8. Apache Maven Site Plugin

The Site Plugin is used to generate a site for the project. The generated site also includes the project's reports that were configured in the POM. In Maven, you can use “mvn site” to generate a documentation site for your project information.
mvn site
The generated site is under your project “target/site” folder.

9.Apache Maven PMD Plugin

The PMD Plugin allows you to automatically run the PMD code analysis tool on your project's source code and generate a site report with its results.

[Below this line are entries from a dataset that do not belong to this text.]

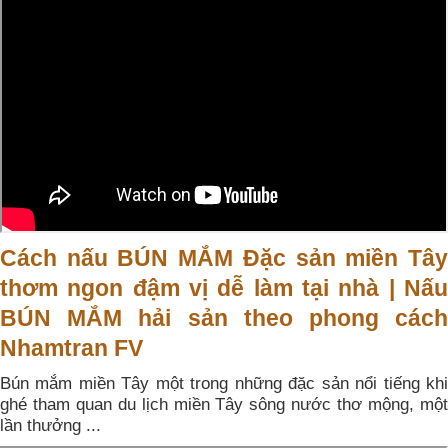
Cách nấu BÚN MẮM Đặc sản miền Tây
thơm ngon đậm vị dễ làm tại nhà | Nấu
BÚN MẮM hải sản theo phong cách
Nhamtran FV
Bún mắm miền Tây một trong những đặc sản nổi tiếng khi
ghé tham quan du lịch miền Tây sông nước thơ mộng, một
lần thưởng ...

It also supports the separate Copy/Paste Detector tool (or CPD) distributed with PMD. To include a report with default rule sets and configuration in your project site, set the following in the section of your POM:
<plugin>
       <groupId>org.apache.maven.plugins</groupId>
       <artifactId>maven-pmd-plugin</artifactId>
       <version>3.10.0</version>
</plugin>

10.Apache Maven Checkstyle Plugin

The Checkstyle Plugin generates a report regarding the code style used by the developers.
To generate the Checkstyle report as part of the Project Reports, add the Checkstyle Plugin in the section of your pom.xml.
<project>
  ...
   <reporting>
      <plugins>
        <plugin>
          <groupId>org.apache.maven.plugins</groupId>
          <artifactId>maven-checkstyle-plugin</artifactId>
          <version>3.0.0</version>
          <reportSets>
            <reportSet>
              <reports>
                <report>checkstyle</report>
              </reports>
            </reportSet>
          </reportSets>
        </plugin>
      </plugins>
    </reporting>
  ...
</project>
Then, execute the site phase to generate the report.
mvn site

11. Apache Maven Clean Plugin

The Clean Plugin is used when you want to remove files generated at build-time in a project's directory. We can run the Clean Plugin automatically during a build. Example: Cleaning a Maven project using the command-line
The Clean Plugin can be called to execute in the command-line without any additional configurations. Like the other plugins, to run the Clean Plugin, you use:
  mvn clean:clean

12. Apache Maven Source Plugin

The Source Plugin creates a jar archive of the source files of the current project. The jar file is, by default, created in the project's target directory. To generate the jar from the command line, use the following command:
mvn source:jar

2. Conclusion

In this post, we have seen different important maven plugins. You can use these plugins your maven projects.